Ce que fait le leurre une fois lâché
La plaque ne tombe pas strictement vers le bas : l'eau appuie sur sa surface, le leurre dévie sur le côté, bascule et revient sous le point de suspension. Il en résulte un arc ou un zigzag — et plus le corps est large, plus cet arc est long.
Donner du mou est obligatoire
Sur un fil tendu, la chute se transforme en pendule : le leurre décrit un cercle autour du scion de la canne et ne montre rien. C'est pourquoi, après la remontée, on baisse le scion de la canne à la suite du leurre — c'est ce jeu libre que vous laissez voir au poisson.
Où elle va en tombant
La largeur du corps fixe l'écart du leurre, et la répartition de la masse décide s'il s'écarte du tout. Une plaque large et légère plane longtemps ; une étroite et lourde tombe presque droit. Ce n'est pas « mieux ou moins bien », mais deux tâches : l'une explore le cercle sous le trou dans la glace, l'autre revient vite au niveau de travail. On peut faire du même leurre une « planante » ou un « clou » en déplaçant la masse, sans que cela se voie.
Ce qui étouffe le jeu
Un fil épais oppose une résistance et raccourcit l'arc. Une agrafe lourde ou un émerillon sur le nez produisent le même effet. Le défaut le plus discret est un nœud serré dans un angle du trou de nez : le leurre cesse de balancer librement et tombe comme un plomb.
La pause en bas
Après la chute, la cuiller balance encore, et l'hameçon sur son anneau ou sa chaînette continue de bouger alors même que le corps est déjà immobile. Cette phase dure sensiblement plus longtemps qu'il n'y paraît sur la glace, et c'est justement elle qu'on raccourcit quand on accélère le rythme.
Combien de temps dure le cycle
La remontée elle-même ne prend qu'un instant, la chute dure plus longtemps, et après l'arrêt le leurre continue de balancer encore un moment. Compter le cycle par remontées est donc une erreur : la plus grande partie du temps, le leurre tombe ou finit de balancer sur place.
Ce que montre le fil
On lit la chute non pas sur le leurre, mais sur la façon dont file le fil : il se détend régulièrement tant que la cuiller tombe, et s'arrête quand elle s'immobilise. Un arrêt plus tôt que prévu signifie soit le fond, soit un poisson, et on ne peut les distinguer que par la tension. C'est pourquoi on choisit pour la cuiller verticale un fil qui ne garde pas la mémoire des spires du moulinet et se redresse tout seul.

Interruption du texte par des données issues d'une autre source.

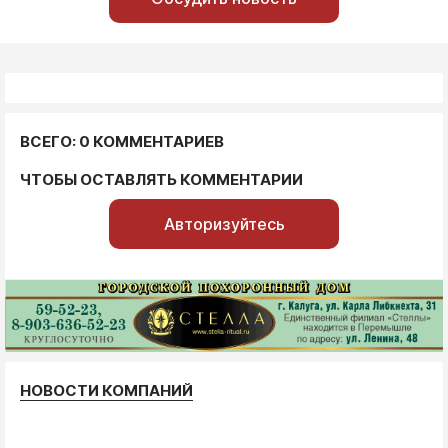
ВСЕГО: 0 КОММЕНТАРИЕВ
ЧТОБЫ ОСТАВЛЯТЬ КОММЕНТАРИИ
Авторизуйтесь
НОВОСТИ КОМПАНИЙ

Pourquoi tout est différent sur une cuiller de lancer
Une cuiller ondulante joue aussi à la chute, mais là ce n'est qu'un complément de la récupération, alors qu'ici c'est le seul mode de travail. D'où la différence de corps : celui de la cuiller verticale est plus étroit et plus lourd, car la distance de lancer n'a ici aucune importance.